Saturday, June 17, 2017

Change and Perspective

  I find it interesting how the things one most attaches to are the things that often don't have so much significance overall. An example is getting worried about something that happened at work. Although it's certainly healthy to reflect on mistakes that have arisen in one's work or unexpected challenges and difficulties, it is perhaps not so healthy to then conclude that one is 'unemployable', or make some other generalization. But this is what I often do--rather than seeing the situation for what it is, I will get stuck on the individual details and lose the meaning of the totality. It sometimes takes a persistent determination to stay on the moment to know that these individual moments are not so significant as they appear.

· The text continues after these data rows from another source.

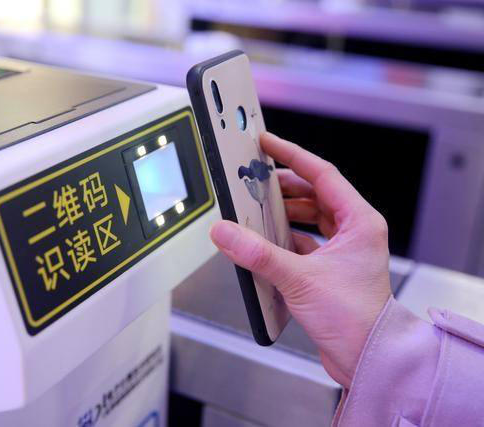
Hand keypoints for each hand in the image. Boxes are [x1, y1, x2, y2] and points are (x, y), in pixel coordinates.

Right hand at [209, 132, 391, 387]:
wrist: (367, 359)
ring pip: (308, 218)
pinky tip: (264, 243)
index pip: (321, 174)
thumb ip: (258, 253)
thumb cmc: (356, 320)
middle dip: (282, 187)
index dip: (291, 155)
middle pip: (312, 194)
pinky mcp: (329, 269)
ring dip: (282, 213)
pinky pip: (303, 241)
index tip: (268, 143)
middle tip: (255, 180)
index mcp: (359, 222)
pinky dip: (283, 239)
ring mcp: (342, 250)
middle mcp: (353, 232)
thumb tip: (226, 232)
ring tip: (256, 210)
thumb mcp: (299, 279)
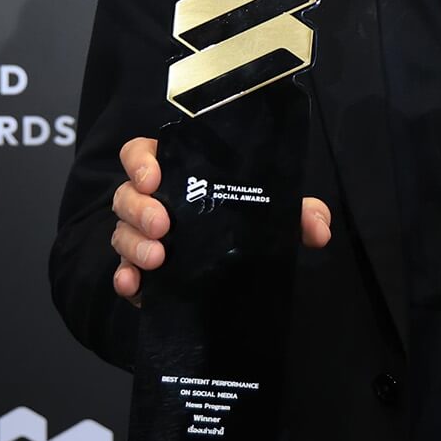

   As I come to think about it, it's not possible to say that one thing directly causes something else. Usually,there is a cascading effect of causes that make one direction seem most likely to happen, if not inevitable. This is because nothing ever really exists in isolation. If I think, on the other hand, that one thing I do or say automatically qualifies something to happen, then I immediately assume that everything I do and say has this extreme significance, rather than thinking that causes and conditions have to work together to create a single result. I then become overly anxious, and the result is what appears to be self-fulfilling prophecy. If, on the other hand, I am able to maintain a healthier perspective on causes and conditions, I know that one thing does not directly or solely cause something else, so it makes no sense for me to attach to only one factor or situation as determining everything else. This attachment can lead to all sorts of perfectionist, anxious tendencies which only make me more tense and worried.